▸ **HOW TO COMPLETE THIS TASK**
Lines from the one containing "5 Beds + Maid" through the last line of the data are to be repeated word for word, both ends included.
:: RECORDED DATA
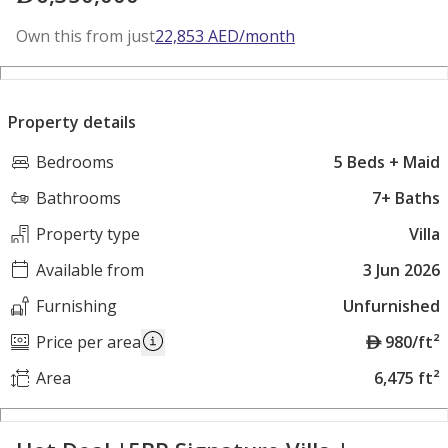
Own this from just
22,853
AED
/month
Property details
Bedrooms
5 Beds + Maid
Bathrooms
7+ Baths
Property type
Villa
Available from
3 Jun 2026
Furnishing
Unfurnished
A
Price per area
980/ft²
E
Area
6,475 ft²
D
::::
▸ **RESPONSE AREA**
5 Beds + Maid
Bathrooms
7+ Baths
Property type
Villa
Available from
3 Jun 2026
Furnishing
Unfurnished
A
Price per area
980/ft²
E
Area
6,475 ft²
D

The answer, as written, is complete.